TEXTO PARA LEITURA
----------

Leitura crítica e reflexiva no mundo digitalizado: um desafio necessário

Cerebro-maior

A leitura profunda sempre tem a ver com conexãoconectar aquilo que sabemos com aquilo que lemos, aquilo que lemos com aquilo que sentimos, aquilo que sentimos com aquilo que pensamos, e o modo como pensamos com o modo como vivemos  nossas vidas, num mundo conectado. (WOLF, 2019, p. 188).

Há muito se discutem os efeitos do excesso de tempo gasto nas telas para os processos cognitivos de nossos jovens. A perspectiva de que um comportamento que aponte para um descontrole sobre o uso do celular possa prejudicar a concentração, a assimilação das informações e a reflexão sobre o que é consumido assusta e deve acionar o sinal de alerta para pais e professores.

A suspeita de que algo poderá não terminar bem para a aprendizagem ‒ se cada vez mais os jogos, redes sociais e demais aplicativos ocuparem os espaços necessários à leitura e à reflexão ‒ é confirmada pelas recentes pesquisas da neurocientista norte-americana Maryanne Wolf, divulgadas, em parte, na obra O cérebro do mundo digital: os desafios da leitura na nossa era (2019).

Todo professor que entenda a leitura como uma importante fonte de conhecimento, em especial o de língua materna, em algum momento de sua rotina em sala de aula, já fez alguns destes questionamentos: por que os estudantes estão tão resistentes à leitura dos clássicos? Por que leem e não parecem entender o que leram? Os estudantes estão deixando de ler livros por causa do celular? O comportamento leitor na tela é o mesmo diante do livro impresso? Em termos de cognição, o que se ganha e o que se perde com o uso das mídias digitais? Sem a pretensão de dar conta de todos os vieses contemplados na recente pesquisa, destacam-se alguns pontos importantes da análise da autora.

Inicialmente deve-se diferenciar o comportamento leitor no texto impresso e no texto em tela. Durante a leitura digital, atingimos uma velocidade acelerada de informações, que altera o modo como consolidamos a memória, pois contamos com formas externas de armazenamento, mais facilmente acessíveis com um simples toque na tela: para que se retome um dado, basta que se volte à aba anterior. Essa facilidade, tão vantajosa na contemporaneidade, acaba por obscurecer a beleza que um olhar mais calmo sobre o mundo pode revelar, assim como reduz o tempo necessário de desenvolvimento de fundamentos interiores de conhecimento, responsáveis por nos fazer saber ler e lembrar. 

Isso talvez explique a dificuldade de compreender aquilo que é lido: a leitura é superficial, tem como objetivo a distração ou o simples cumprimento de uma tarefa e não promove o pensamento crítico. Lemos mais, hoje, exatamente em razão do universo digital, mas é uma leitura interrompida por diversos estímulos, sem continuidade, constância e concentração, processos importantes para a verdadeira compreensão. Claro que quanto mais informação melhor, mas há uma questão crucial no processamento dessa informação: é preciso tempo para processar o que percebemos e o que lemos e o mundo digital é acelerado e repleto de distrações.

----------

ITENS FORNECIDOS
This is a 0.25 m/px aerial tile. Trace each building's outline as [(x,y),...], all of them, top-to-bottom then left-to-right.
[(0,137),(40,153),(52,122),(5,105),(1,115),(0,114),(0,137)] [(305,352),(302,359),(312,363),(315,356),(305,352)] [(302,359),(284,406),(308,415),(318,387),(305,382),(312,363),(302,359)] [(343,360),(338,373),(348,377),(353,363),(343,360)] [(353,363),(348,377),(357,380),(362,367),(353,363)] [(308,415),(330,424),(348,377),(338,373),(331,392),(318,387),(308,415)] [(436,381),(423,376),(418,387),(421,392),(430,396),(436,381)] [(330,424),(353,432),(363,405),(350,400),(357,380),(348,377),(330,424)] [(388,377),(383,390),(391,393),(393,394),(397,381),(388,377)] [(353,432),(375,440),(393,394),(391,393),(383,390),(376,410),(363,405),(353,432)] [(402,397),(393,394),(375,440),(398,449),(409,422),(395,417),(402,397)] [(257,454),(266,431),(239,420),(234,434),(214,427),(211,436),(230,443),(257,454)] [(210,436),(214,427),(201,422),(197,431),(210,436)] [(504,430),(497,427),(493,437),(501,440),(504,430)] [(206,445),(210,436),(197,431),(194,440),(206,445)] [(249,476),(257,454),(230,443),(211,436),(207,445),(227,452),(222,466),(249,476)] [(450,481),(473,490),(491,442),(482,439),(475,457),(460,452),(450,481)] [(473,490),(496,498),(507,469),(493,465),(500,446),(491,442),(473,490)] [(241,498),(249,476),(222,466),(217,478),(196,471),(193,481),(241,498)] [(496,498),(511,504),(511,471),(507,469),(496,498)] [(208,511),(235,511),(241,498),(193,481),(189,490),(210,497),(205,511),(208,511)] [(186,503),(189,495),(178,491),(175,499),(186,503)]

----------

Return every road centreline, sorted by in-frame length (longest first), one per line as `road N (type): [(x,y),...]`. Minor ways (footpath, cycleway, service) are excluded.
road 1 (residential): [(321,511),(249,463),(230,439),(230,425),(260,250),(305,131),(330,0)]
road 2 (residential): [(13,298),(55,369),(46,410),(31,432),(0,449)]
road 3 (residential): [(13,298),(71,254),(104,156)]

----------

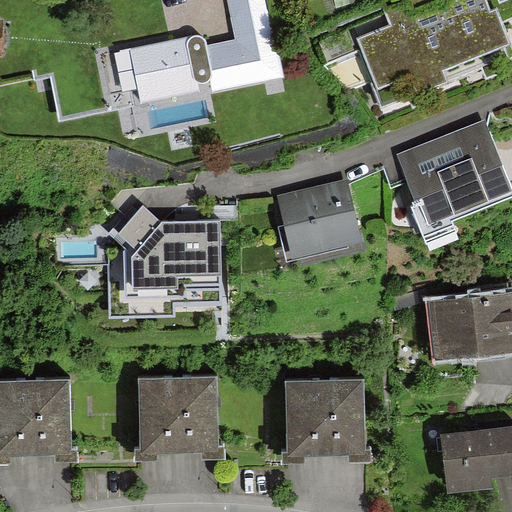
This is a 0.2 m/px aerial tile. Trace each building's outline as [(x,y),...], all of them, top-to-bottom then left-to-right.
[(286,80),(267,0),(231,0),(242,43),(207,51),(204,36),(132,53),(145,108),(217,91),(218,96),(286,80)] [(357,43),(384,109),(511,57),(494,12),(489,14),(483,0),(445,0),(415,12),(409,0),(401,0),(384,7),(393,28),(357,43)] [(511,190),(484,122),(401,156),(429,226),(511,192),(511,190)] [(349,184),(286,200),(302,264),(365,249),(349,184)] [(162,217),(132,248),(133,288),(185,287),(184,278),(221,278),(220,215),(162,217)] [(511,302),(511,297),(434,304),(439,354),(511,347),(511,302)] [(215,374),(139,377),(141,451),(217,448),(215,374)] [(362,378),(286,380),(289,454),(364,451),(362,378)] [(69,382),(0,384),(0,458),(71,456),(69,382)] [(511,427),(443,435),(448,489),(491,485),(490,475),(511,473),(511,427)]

----------

EXERCÍCIOS
1. Segundo o texto sobre leitura no mundo digital, as pesquisas de qual neurocientista confirmam a suspeita de que algo poderá não terminar bem para a aprendizagem?
2. Reproduza o trecho do texto sobre leitura no mundo digital que começa em "Cerebro-maior" e segue até "pais e professores.".

GABARITO
1. As pesquisas da neurocientista norte-americana Maryanne Wolf.

2.
Cerebro-maior

A leitura profunda sempre tem a ver com conexãoconectar aquilo que sabemos com aquilo que lemos, aquilo que lemos com aquilo que sentimos, aquilo que sentimos com aquilo que pensamos, e o modo como pensamos com o modo como vivemos  nossas vidas, num mundo conectado. (WOLF, 2019, p. 188).

Há muito se discutem os efeitos do excesso de tempo gasto nas telas para os processos cognitivos de nossos jovens. A perspectiva de que um comportamento que aponte para um descontrole sobre o uso do celular possa prejudicar a concentração, a assimilação das informações e a reflexão sobre o que é consumido assusta e deve acionar o sinal de alerta para pais e professores.